Who doesn’t experience disagreement and tension as uncomfortable? At work people prefer to work with people more like them, reducing disagreement and promoting that feeling of getting along. Yet research shows that decision-making teams benefit from disagreements about the task.
Working together is better for performance of any task that can’t be done by one person alone. When the decision to be made is complex and depends on balancing multiple needs, teams make better decisions than individuals – but if the decision is obvious and doesn’t require discussion and debate there is no need for a team to be involved at all.
Conflict, contesting ideas and disagreement is essential to the decision-making process.
However, the need to get along usually trumps the value of disagreement. Our need to get along means controversial topics are sidestepped in favour of points that carry less interpersonal risk, which leads to artificial harmony. Worse, argument can be shut down because it is seen as wasting time or unproductive.
Sometimes a leader’s wish to avoid conflict
leads to a lack of diversity.
We select people similar in behaviour or values to us. This is a recipe for group think; lack of diversity leads to many of the problems faced by the executive teams that we work with.
One team we worked with was struggling with team members re-litigating decisions and working around ‘agreed’ processes.

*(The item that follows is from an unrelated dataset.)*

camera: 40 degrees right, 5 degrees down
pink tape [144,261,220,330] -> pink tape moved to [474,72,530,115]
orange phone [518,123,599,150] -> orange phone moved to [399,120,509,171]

Team profiling revealed how similar members were – all procedure oriented with no big picture thinkers. Processes were implemented without thinking through practical considerations and time spent building a shared view was considered time wasted. As the well-known United States journalist and writer Walter Lippman put it: when everyone thinks alike, no one thinks very much.

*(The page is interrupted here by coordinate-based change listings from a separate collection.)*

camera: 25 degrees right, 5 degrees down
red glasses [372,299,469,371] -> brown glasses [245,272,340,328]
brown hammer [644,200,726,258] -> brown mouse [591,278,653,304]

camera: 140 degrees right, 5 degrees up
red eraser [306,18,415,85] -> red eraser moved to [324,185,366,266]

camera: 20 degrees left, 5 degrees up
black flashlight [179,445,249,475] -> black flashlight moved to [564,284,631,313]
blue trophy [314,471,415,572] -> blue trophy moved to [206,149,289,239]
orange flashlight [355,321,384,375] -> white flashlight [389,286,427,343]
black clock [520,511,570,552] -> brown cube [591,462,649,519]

We find that teams rarely use data and science when selecting members – hiring is based on functional skill and similarity.
So how to have productive conflict when members are all similar, or conflict averse?
There are three parallel approaches we take:
The first we use with senior management teams emphasises the need for people to understand and appreciate each other’s roles as representing different organisational goals and interests. If the team is working well then conflict should be seen as those goals are traded off against each other. We have team members complete a role clarity exercise for each other – which enables them to look through each other’s eyes and highlights the different drivers and needs of each role. This exercise encourages members to understand that they aren’t meant to agree, and that disagreement is built in to the work of the team.
The second is to help team members learn to stay with and tolerate disagreement. This requires having them create a psychologically safe space in which we deliberately slow down and *not* solve a problem until all views have been tabled, team member’s feelings also surfaced, and disagreements and their root causes clear to all. Learning not to close down tense discussion or difficult feelings is hard work! But the very best teams keep practising until they are able to share openly their doubts, concerns, fears and feelings about the topic, the process and each other.
Finally, we teach teams to step back from their functional roles and place the decision in context: what is the task, what is the best outcome and what does the organisation (or customer, or stakeholder) need from them. We make sure all senior leadership teams are clear about what success looks like in the short, medium and long terms.
Disagreement runs counter to our inbuilt need to get along, and being part of a team places that need front and centre. Yet it is a mistake to think that team harmony leads to being good – it is much easier to feel connected with team members when the team is winning and doing its’ best work.